*** Opening Entries provided ***
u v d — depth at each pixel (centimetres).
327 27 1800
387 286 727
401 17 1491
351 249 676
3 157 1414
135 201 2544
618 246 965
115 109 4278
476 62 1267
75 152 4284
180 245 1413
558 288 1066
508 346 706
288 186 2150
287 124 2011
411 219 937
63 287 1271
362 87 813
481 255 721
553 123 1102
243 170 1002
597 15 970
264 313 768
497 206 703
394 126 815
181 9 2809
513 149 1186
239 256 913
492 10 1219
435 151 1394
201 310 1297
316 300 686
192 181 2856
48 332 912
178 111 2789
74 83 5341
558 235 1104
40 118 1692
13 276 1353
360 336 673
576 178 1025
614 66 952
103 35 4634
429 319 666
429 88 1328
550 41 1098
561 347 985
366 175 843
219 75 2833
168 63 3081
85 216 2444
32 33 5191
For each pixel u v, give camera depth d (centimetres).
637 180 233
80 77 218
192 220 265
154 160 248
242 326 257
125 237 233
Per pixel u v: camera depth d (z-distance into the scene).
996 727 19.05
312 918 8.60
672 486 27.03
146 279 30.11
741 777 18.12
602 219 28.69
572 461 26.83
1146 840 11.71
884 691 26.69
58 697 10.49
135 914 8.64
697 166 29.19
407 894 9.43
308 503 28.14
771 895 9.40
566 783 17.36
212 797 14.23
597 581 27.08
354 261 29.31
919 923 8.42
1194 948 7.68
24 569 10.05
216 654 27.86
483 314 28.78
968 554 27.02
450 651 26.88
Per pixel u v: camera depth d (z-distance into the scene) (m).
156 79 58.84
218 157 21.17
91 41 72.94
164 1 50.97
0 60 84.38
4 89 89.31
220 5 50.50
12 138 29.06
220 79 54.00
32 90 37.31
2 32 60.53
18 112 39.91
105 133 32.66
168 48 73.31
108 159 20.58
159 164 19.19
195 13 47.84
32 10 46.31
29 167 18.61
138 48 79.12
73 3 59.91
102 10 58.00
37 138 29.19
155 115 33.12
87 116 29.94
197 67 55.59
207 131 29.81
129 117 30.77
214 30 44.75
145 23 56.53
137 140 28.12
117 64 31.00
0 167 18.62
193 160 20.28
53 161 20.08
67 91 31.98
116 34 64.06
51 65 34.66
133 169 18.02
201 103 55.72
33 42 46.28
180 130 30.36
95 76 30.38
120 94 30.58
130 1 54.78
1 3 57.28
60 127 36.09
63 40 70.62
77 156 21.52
*** Closing Entries provided ***
● **Task to complete**
If a line in the entries above has the word "camera", copy it.

● **Task answer**
For each pixel u v, give camera depth d (centimetres).
Per pixel u v: camera depth d (z-distance into the scene).
Per pixel u v: camera depth d (z-distance into the scene) (m).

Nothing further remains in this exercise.